Each book provides the expected background on Rigg’s family, education, and upbringing, her two failed marriages, her extensive career, her occasional failures, her chancellorship of Scotland’s Stirling University, her devoted daughter (actress Rachael Stirling), her romances, and so on. We get the fan mag stories on what it was like to work with actors as problematic as George Lazenby, her costar when she played Mrs. James Bond in Casino Royale, and as impressive as Sir Laurence Olivier, against whose King Lear she was a wicked Regan. (She preferred playing “baddies.”) Her difficulty finding ways to break free from the kind of type casting that followed The Avengers is explored by both authors, and so, among so many topics, is where she stood as a liberated woman amid the feminist positions of her time, not all of whose tenets she believed in.

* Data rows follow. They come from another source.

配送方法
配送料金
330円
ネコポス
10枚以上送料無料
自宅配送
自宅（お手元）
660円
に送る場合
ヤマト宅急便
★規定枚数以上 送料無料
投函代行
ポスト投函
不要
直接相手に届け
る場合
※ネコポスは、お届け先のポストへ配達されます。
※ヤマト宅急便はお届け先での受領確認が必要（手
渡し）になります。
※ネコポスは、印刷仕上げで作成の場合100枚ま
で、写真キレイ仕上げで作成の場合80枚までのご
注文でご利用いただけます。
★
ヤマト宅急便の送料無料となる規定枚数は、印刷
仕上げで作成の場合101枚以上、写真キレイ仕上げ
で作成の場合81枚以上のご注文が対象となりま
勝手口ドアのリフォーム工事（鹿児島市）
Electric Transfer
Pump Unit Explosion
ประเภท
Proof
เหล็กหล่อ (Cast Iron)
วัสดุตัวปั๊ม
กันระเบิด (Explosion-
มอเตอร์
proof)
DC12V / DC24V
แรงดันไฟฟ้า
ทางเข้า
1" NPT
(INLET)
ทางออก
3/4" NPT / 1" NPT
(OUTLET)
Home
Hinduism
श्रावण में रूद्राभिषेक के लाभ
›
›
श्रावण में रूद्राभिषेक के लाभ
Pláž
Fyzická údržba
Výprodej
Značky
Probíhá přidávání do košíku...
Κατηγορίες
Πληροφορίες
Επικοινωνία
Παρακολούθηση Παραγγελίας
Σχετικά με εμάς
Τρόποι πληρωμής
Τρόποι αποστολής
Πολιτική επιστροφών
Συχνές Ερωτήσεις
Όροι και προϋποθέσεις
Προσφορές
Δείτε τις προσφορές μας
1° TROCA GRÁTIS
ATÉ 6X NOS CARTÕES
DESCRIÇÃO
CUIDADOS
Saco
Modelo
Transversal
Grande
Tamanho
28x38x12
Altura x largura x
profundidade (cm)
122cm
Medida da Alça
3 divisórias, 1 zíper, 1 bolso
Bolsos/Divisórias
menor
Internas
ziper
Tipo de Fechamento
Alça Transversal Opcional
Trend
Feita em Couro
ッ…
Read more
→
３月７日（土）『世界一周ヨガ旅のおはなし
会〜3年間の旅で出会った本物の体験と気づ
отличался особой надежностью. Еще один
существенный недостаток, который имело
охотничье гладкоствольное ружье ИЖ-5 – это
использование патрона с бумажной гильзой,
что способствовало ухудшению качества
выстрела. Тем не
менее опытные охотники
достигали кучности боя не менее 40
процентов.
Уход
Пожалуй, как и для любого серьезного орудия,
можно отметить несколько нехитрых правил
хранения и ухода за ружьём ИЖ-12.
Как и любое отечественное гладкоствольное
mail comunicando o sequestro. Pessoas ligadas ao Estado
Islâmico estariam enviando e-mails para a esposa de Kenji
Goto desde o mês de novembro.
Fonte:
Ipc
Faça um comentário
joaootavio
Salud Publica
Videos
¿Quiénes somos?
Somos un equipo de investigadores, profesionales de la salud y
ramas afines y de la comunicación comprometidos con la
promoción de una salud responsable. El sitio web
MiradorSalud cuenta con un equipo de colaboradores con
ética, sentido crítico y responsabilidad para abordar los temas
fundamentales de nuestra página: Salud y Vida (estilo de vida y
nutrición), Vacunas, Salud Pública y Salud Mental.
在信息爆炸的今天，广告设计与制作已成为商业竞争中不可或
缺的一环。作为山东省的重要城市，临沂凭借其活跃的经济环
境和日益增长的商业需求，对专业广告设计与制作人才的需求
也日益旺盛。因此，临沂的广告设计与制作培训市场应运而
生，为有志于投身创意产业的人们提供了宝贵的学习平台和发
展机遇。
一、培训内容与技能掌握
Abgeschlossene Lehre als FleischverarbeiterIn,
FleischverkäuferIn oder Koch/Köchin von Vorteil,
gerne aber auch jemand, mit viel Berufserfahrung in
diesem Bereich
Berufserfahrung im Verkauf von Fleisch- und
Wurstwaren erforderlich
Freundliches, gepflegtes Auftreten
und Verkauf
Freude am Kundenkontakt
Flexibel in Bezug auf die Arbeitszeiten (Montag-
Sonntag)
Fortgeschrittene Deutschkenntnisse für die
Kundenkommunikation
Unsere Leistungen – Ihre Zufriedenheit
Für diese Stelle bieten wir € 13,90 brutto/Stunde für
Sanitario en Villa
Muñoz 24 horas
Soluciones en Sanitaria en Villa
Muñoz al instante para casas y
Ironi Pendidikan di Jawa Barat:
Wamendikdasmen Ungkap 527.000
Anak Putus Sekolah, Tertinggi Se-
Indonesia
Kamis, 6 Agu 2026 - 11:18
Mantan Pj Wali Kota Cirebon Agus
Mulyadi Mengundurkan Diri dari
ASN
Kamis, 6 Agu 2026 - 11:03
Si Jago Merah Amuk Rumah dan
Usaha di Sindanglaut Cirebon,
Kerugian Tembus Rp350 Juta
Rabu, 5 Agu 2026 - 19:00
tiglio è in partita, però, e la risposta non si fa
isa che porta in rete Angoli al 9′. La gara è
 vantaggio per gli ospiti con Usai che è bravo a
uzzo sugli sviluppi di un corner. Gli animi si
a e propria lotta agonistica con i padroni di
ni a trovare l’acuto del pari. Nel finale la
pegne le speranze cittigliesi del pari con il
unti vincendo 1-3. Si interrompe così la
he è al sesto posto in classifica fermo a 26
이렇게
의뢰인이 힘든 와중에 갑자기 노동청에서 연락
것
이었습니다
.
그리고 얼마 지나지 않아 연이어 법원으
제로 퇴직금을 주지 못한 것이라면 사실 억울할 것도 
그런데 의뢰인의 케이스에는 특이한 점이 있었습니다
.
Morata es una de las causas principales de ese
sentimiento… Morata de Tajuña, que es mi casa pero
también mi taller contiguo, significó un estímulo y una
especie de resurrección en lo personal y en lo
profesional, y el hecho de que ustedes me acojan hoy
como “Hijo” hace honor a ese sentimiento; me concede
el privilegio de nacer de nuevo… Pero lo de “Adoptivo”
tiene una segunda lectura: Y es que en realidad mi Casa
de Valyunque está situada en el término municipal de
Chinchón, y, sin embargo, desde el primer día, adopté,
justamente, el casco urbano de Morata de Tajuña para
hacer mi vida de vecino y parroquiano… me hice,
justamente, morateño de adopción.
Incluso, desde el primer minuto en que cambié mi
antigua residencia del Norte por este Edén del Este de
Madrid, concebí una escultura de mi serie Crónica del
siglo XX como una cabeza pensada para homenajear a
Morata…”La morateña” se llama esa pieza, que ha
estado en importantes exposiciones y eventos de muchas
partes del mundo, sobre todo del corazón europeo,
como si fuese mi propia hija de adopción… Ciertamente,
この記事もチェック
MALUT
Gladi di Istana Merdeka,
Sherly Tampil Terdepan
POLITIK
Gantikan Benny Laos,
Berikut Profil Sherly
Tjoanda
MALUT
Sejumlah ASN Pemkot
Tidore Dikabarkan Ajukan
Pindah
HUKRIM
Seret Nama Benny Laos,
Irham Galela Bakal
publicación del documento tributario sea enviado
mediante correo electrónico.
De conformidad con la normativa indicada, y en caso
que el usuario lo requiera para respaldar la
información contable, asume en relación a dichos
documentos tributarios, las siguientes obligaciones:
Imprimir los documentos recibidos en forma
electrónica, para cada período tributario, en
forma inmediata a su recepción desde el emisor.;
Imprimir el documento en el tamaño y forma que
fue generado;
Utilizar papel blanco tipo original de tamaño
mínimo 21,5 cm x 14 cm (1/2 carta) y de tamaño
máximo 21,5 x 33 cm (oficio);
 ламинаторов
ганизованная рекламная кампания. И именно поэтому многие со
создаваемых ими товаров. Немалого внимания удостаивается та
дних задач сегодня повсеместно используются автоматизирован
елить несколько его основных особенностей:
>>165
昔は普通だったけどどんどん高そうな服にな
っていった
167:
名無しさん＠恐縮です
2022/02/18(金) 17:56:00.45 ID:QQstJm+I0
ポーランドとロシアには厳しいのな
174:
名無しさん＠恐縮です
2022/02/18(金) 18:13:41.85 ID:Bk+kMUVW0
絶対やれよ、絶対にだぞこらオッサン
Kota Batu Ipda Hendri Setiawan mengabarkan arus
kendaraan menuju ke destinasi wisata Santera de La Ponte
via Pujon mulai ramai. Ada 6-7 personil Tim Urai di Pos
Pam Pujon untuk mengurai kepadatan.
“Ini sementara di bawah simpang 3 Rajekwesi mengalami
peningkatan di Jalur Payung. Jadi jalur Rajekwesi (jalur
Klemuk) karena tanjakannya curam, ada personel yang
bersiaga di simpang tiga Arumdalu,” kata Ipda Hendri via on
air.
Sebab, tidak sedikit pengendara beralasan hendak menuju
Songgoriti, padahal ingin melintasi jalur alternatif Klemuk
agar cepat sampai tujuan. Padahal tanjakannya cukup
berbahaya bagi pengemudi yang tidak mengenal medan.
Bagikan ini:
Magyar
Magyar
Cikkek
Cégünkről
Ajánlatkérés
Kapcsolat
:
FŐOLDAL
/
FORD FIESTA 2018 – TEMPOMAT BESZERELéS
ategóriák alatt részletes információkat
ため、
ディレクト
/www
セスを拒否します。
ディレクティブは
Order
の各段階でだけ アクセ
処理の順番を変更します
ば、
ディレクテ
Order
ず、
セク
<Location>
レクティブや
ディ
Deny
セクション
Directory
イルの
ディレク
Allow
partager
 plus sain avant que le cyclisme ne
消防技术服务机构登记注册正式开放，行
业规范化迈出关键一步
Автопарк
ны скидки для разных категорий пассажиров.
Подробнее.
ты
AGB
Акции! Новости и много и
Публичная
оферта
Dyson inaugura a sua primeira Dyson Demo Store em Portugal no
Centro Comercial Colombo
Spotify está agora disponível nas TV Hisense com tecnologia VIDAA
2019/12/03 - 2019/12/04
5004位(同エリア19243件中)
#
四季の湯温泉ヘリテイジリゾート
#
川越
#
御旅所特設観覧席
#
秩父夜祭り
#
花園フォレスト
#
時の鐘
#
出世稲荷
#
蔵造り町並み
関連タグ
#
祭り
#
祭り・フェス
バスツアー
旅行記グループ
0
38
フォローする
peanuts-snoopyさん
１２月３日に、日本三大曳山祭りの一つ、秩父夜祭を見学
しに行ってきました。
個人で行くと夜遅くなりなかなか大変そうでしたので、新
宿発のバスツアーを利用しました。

Looking at those eternally young and cocky photos of the exquisite Diana Rigg on the covers of Tracy and Pilato’s books brings back the power of her presence with piercing poignancy. Her beauty, which she refused to nip and tuck as she aged, may have altered but nothing could change the potency of character behind her skin and bones.
As I’ve indicated, neither of these books is first-rate, but they cover the ground well enough to give us a fair enough picture of who Diana Rigg was and what she accomplished. Still, there’s no contest between these books for those seeking as full a telling of her story as we’re ever likely to get.